When the fear came, or when peoples’ shocked responses to what we were doing made us admit to ourselves just how reckless we were being, we would again reassure each other that we were making the right decision for us. We valued location over square footage. We hated driving everywhere and dealing with traffic. We wanted walkability. Amazing restaurants and coffee shops out our front door. To be surrounded by character and charm and life and energy. To not have to waste away our weekends on house projects and yard work, to be able to simply make a phone call when there was a leaky pipe. To have less to clean and take care of. For the girls to grow up knowing the closeness of sharing a bedroom.

The truth was, we had never been more sure of anything in our lives.
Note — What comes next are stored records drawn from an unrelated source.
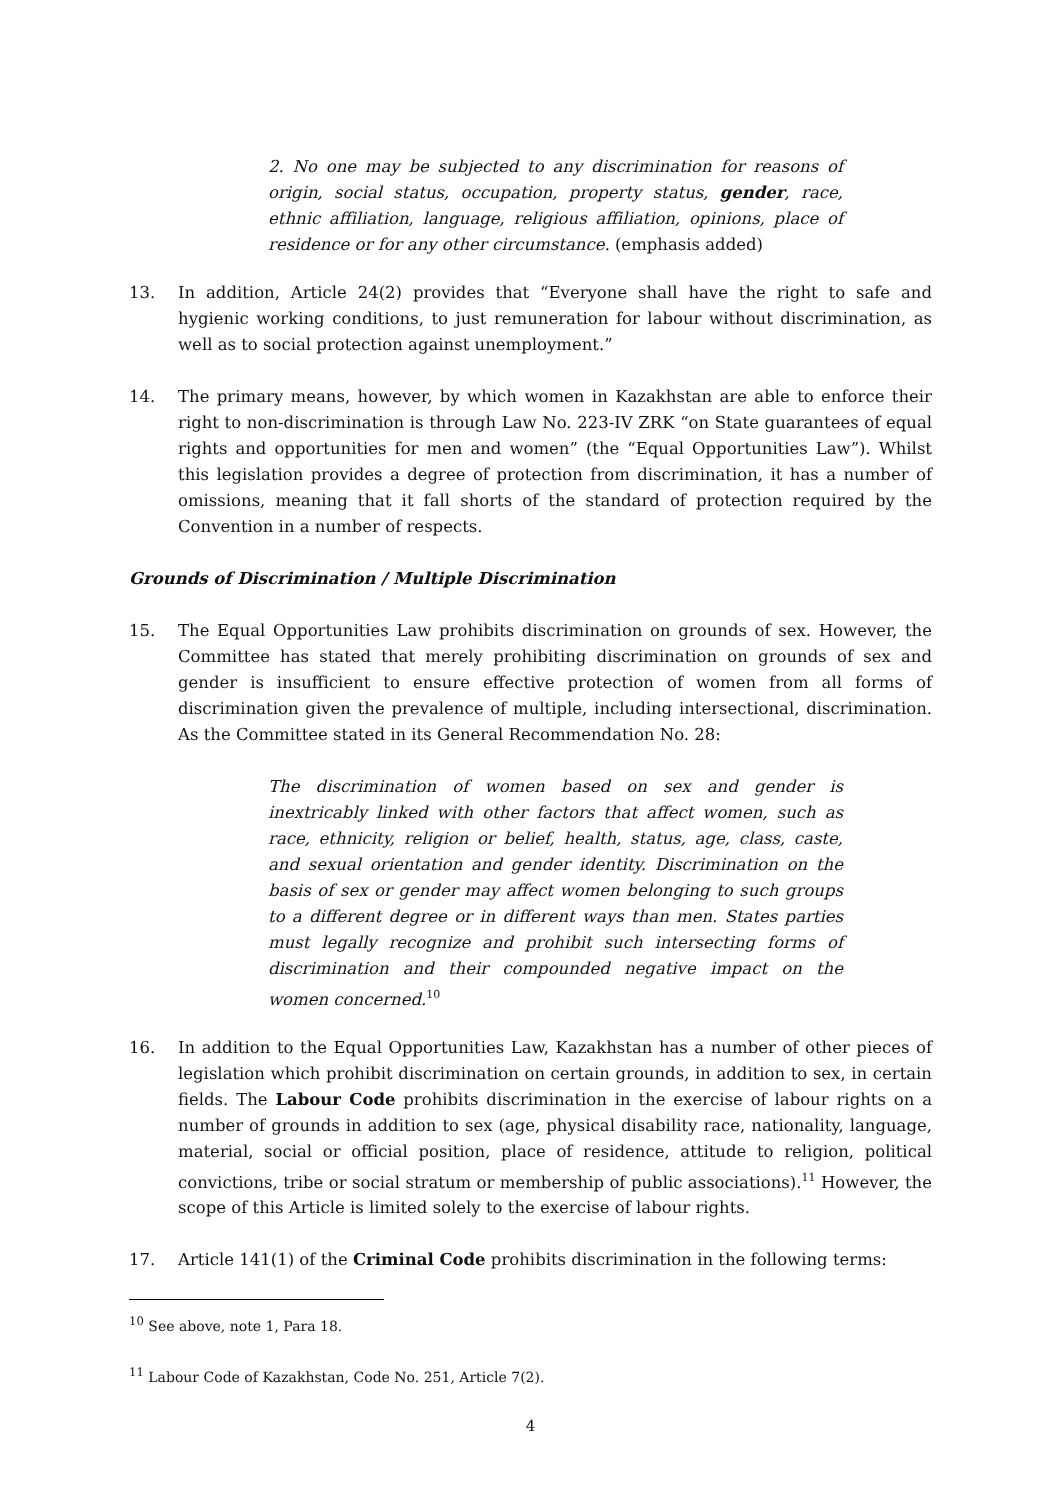2. No one may be subjected to any discrimination for reasons of origin, social status, occupation, property status, gender, race, ethnic affiliation, language, religious affiliation, opinions, place of residence or for any other circumstance. (emphasis added)
13. In addition, Article 24(2) provides that “Everyone shall have the right to safe and hygienic working conditions, to just remuneration for labour without discrimination, as well as to social protection against unemployment.”
14. The primary means, however, by which women in Kazakhstan are able to enforce their right to non-discrimination is through Law No. 223-IV ZRK “on State guarantees of equal rights and opportunities for men and women” (the “Equal Opportunities Law”). Whilst this legislation provides a degree of protection from discrimination, it has a number of omissions, meaning that it fall shorts of the standard of protection required by the Convention in a number of respects.
Grounds of Discrimination / Multiple Discrimination
15. The Equal Opportunities Law prohibits discrimination on grounds of sex. However, the Committee has stated that merely prohibiting discrimination on grounds of sex and gender is insufficient to ensure effective protection of women from all forms of discrimination given the prevalence of multiple, including intersectional, discrimination. As the Committee stated in its General Recommendation No. 28:
The discrimination of women based on sex and gender is inextricably linked with other factors that affect women, such as race, ethnicity, religion or belief, health, status, age, class, caste, and sexual orientation and gender identity. Discrimination on the basis of sex or gender may affect women belonging to such groups to a different degree or in different ways than men. States parties must legally recognize and prohibit such intersecting forms of discrimination and their compounded negative impact on the women concerned.<sup>10</sup>
16. In addition to the Equal Opportunities Law, Kazakhstan has a number of other pieces of legislation which prohibit discrimination on certain grounds, in addition to sex, in certain fields. The Labour Code prohibits discrimination in the exercise of labour rights on a number of grounds in addition to sex (age, physical disability race, nationality, language, material, social or official position, place of residence, attitude to religion, political convictions, tribe or social stratum or membership of public associations).<sup>11</sup> However, the scope of this Article is limited solely to the exercise of labour rights.
17. Article 141(1) of the Criminal Code prohibits discrimination in the following terms:
<sup>10</sup> See above, note 1, Para 18.
<sup>11</sup> Labour Code of Kazakhstan, Code No. 251, Article 7(2).
4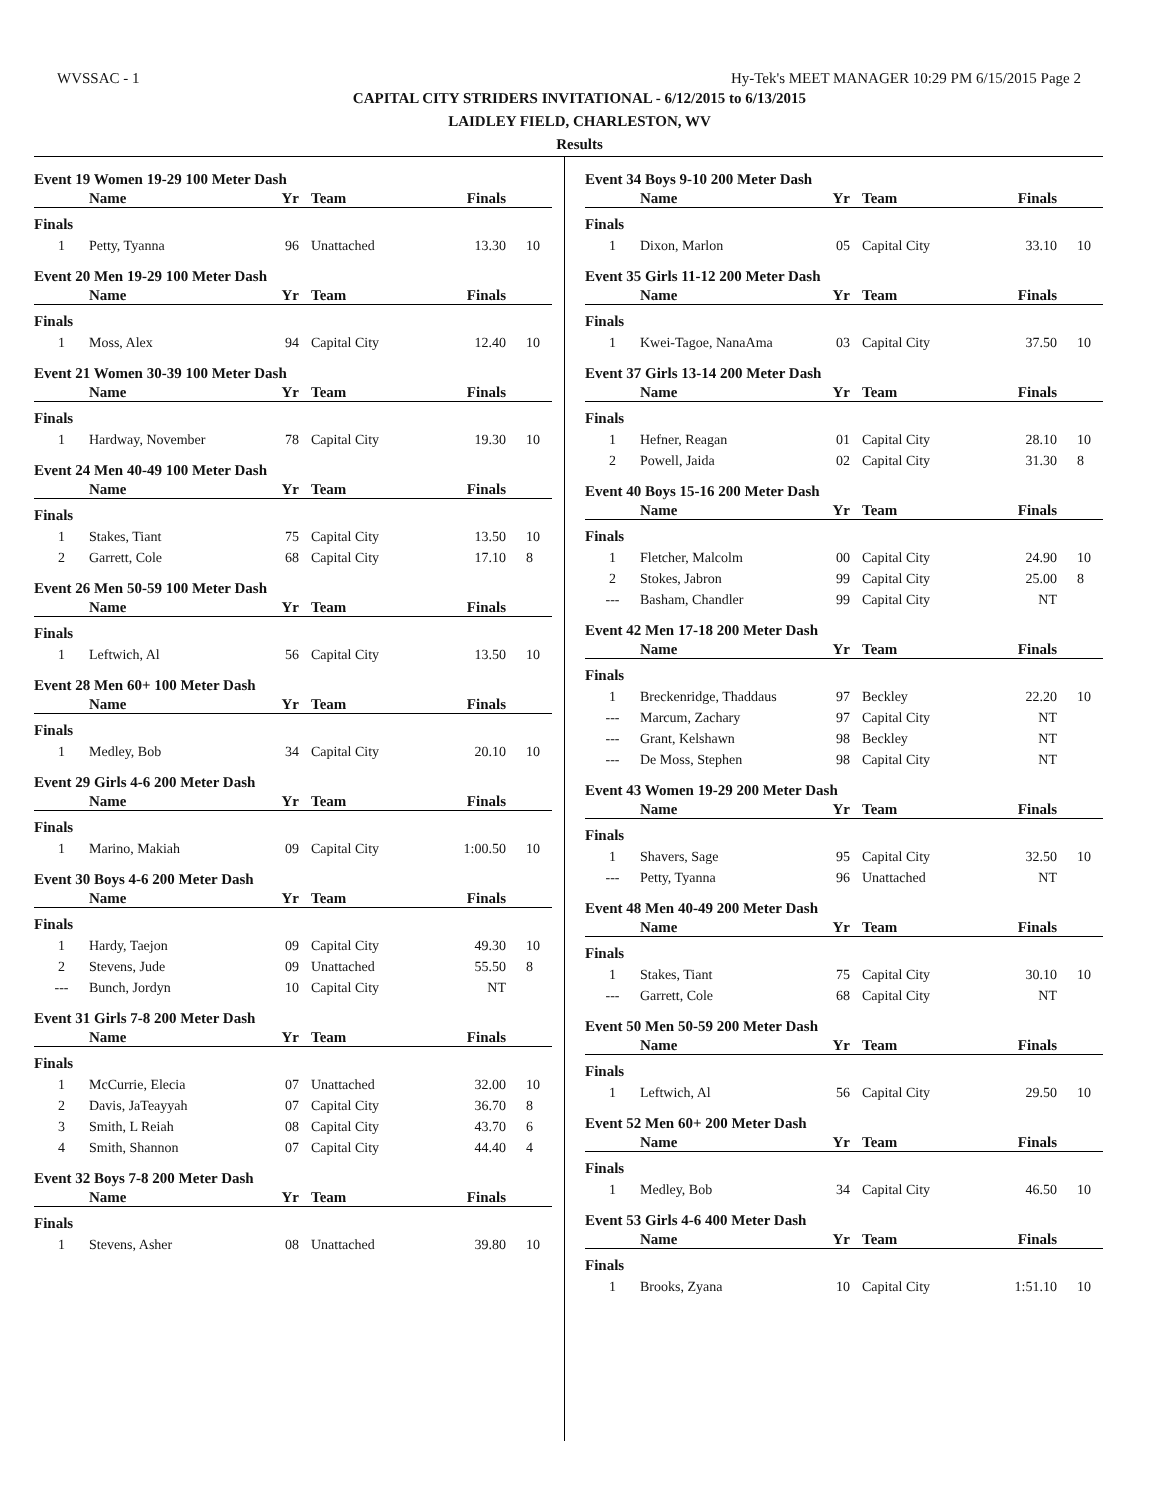WVSSAC - 1 Hy-Tek's MEET MANAGER 10:29 PM 6/15/2015 Page 2
CAPITAL CITY STRIDERS INVITATIONAL - 6/12/2015 to 6/13/2015
LAIDLEY FIELD, CHARLESTON, WV
Results
Event 19 Women 19-29 100 Meter Dash
| | Name | Yr | Team | Finals | |
| --- | --- | --- | --- | --- | --- |
| Finals | | | | | |
| 1 | Petty, Tyanna | 96 | Unattached | 13.30 | 10 |
Event 20 Men 19-29 100 Meter Dash
| | Name | Yr | Team | Finals | |
| --- | --- | --- | --- | --- | --- |
| Finals | | | | | |
| 1 | Moss, Alex | 94 | Capital City | 12.40 | 10 |
Event 21 Women 30-39 100 Meter Dash
| | Name | Yr | Team | Finals | |
| --- | --- | --- | --- | --- | --- |
| Finals | | | | | |
| 1 | Hardway, November | 78 | Capital City | 19.30 | 10 |
Event 24 Men 40-49 100 Meter Dash
| | Name | Yr | Team | Finals | |
| --- | --- | --- | --- | --- | --- |
| Finals | | | | | |
| 1 | Stakes, Tiant | 75 | Capital City | 13.50 | 10 |
| 2 | Garrett, Cole | 68 | Capital City | 17.10 | 8 |
Event 26 Men 50-59 100 Meter Dash
| | Name | Yr | Team | Finals | |
| --- | --- | --- | --- | --- | --- |
| Finals | | | | | |
| 1 | Leftwich, Al | 56 | Capital City | 13.50 | 10 |
Event 28 Men 60+ 100 Meter Dash
| | Name | Yr | Team | Finals | |
| --- | --- | --- | --- | --- | --- |
| Finals | | | | | |
| 1 | Medley, Bob | 34 | Capital City | 20.10 | 10 |
Event 29 Girls 4-6 200 Meter Dash
| | Name | Yr | Team | Finals | |
| --- | --- | --- | --- | --- | --- |
| Finals | | | | | |
| 1 | Marino, Makiah | 09 | Capital City | 1:00.50 | 10 |
Event 30 Boys 4-6 200 Meter Dash
| | Name | Yr | Team | Finals | |
| --- | --- | --- | --- | --- | --- |
| Finals | | | | | |
| 1 | Hardy, Taejon | 09 | Capital City | 49.30 | 10 |
| 2 | Stevens, Jude | 09 | Unattached | 55.50 | 8 |
| --- | Bunch, Jordyn | 10 | Capital City | NT | |
Event 31 Girls 7-8 200 Meter Dash
| | Name | Yr | Team | Finals | |
| --- | --- | --- | --- | --- | --- |
| Finals | | | | | |
| 1 | McCurrie, Elecia | 07 | Unattached | 32.00 | 10 |
| 2 | Davis, JaTeayyah | 07 | Capital City | 36.70 | 8 |
| 3 | Smith, L Reiah | 08 | Capital City | 43.70 | 6 |
| 4 | Smith, Shannon | 07 | Capital City | 44.40 | 4 |
Event 32 Boys 7-8 200 Meter Dash
| | Name | Yr | Team | Finals | |
| --- | --- | --- | --- | --- | --- |
| Finals | | | | | |
| 1 | Stevens, Asher | 08 | Unattached | 39.80 | 10 |
Event 34 Boys 9-10 200 Meter Dash
| | Name | Yr | Team | Finals | |
| --- | --- | --- | --- | --- | --- |
| Finals | | | | | |
| 1 | Dixon, Marlon | 05 | Capital City | 33.10 | 10 |
Event 35 Girls 11-12 200 Meter Dash
| | Name | Yr | Team | Finals | |
| --- | --- | --- | --- | --- | --- |
| Finals | | | | | |
| 1 | Kwei-Tagoe, NanaAma | 03 | Capital City | 37.50 | 10 |
Event 37 Girls 13-14 200 Meter Dash
| | Name | Yr | Team | Finals | |
| --- | --- | --- | --- | --- | --- |
| Finals | | | | | |
| 1 | Hefner, Reagan | 01 | Capital City | 28.10 | 10 |
| 2 | Powell, Jaida | 02 | Capital City | 31.30 | 8 |
Event 40 Boys 15-16 200 Meter Dash
| | Name | Yr | Team | Finals | |
| --- | --- | --- | --- | --- | --- |
| Finals | | | | | |
| 1 | Fletcher, Malcolm | 00 | Capital City | 24.90 | 10 |
| 2 | Stokes, Jabron | 99 | Capital City | 25.00 | 8 |
| --- | Basham, Chandler | 99 | Capital City | NT | |
Event 42 Men 17-18 200 Meter Dash
| | Name | Yr | Team | Finals | |
| --- | --- | --- | --- | --- | --- |
| Finals | | | | | |
| 1 | Breckenridge, Thaddaus | 97 | Beckley | 22.20 | 10 |
| --- | Marcum, Zachary | 97 | Capital City | NT | |
| --- | Grant, Kelshawn | 98 | Beckley | NT | |
| --- | De Moss, Stephen | 98 | Capital City | NT | |
Event 43 Women 19-29 200 Meter Dash
| | Name | Yr | Team | Finals | |
| --- | --- | --- | --- | --- | --- |
| Finals | | | | | |
| 1 | Shavers, Sage | 95 | Capital City | 32.50 | 10 |
| --- | Petty, Tyanna | 96 | Unattached | NT | |
Event 48 Men 40-49 200 Meter Dash
| | Name | Yr | Team | Finals | |
| --- | --- | --- | --- | --- | --- |
| Finals | | | | | |
| 1 | Stakes, Tiant | 75 | Capital City | 30.10 | 10 |
| --- | Garrett, Cole | 68 | Capital City | NT | |
Event 50 Men 50-59 200 Meter Dash
| | Name | Yr | Team | Finals | |
| --- | --- | --- | --- | --- | --- |
| Finals | | | | | |
| 1 | Leftwich, Al | 56 | Capital City | 29.50 | 10 |
Event 52 Men 60+ 200 Meter Dash
| | Name | Yr | Team | Finals | |
| --- | --- | --- | --- | --- | --- |
| Finals | | | | | |
| 1 | Medley, Bob | 34 | Capital City | 46.50 | 10 |
Event 53 Girls 4-6 400 Meter Dash
| | Name | Yr | Team | Finals | |
| --- | --- | --- | --- | --- | --- |
| Finals | | | | | |
| 1 | Brooks, Zyana | 10 | Capital City | 1:51.10 | 10 |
It was such a scary and also liberating feeling, to block out all the noise, the doubt, the expectations of what we should want and should be doing, and just listen to our hearts.

Since that time, a year ago now, we have grown very accustomed to our new way of life. Things are simpler in many ways. We have way less than we always thought we needed, only one car and just enough belongings to fit into our modest home with its’ even more modest closet space. We don’t have a yard, or a driveway, or a separate formal dining room. Our appliances are old, and our cupboards are few. And yet our lives feel so much richer. None of us have ever been happier, and we truly want for nothing. It is a strange feeling indeed, to be exactly where you want to be and have exactly what you want to have. And for it to just be enough.

View More:

For those of you wondering, our house did eventually sell in October. It was a tough time for us, both financially and emotionally, but we now believe that it had to be that way in order for us to know for sure that we really wanted it. A few months later, we got some more surprising news- we would not be able to renew the lease on our apartment and would have to move again over the summer. But with less belongings and no house to sell, we were able to find a place we loved even more, and the move was quick and painless.

I sit here now, typing from our new old apartment in a historic, 1850s mansion that is just dripping with character, gazing frequently at the enormous palmetto tree out my window. The spacious southern balcony of my dreams waits for me just outside the double set of french doors off of my bedroom, beckoning me to sit with some iced tea and watch the goings on in the street below. And I think I just might oblige.

I look forward to sharing our new home with you, and in the mean time, I encourage you to find a way to have exactly what makes you happy now. We didn’t want to wait another 5 to 10 years to have the lives we wanted, because that would have meant another 5 to 10 years of being unhappy and wanting something we didn’t have. Instead we got creative, took some risks, and went for it. Don’t wait for things to fall perfectly into place- just prioritize what is most important to you and find a way to make it happen. I promise you won’t regret it.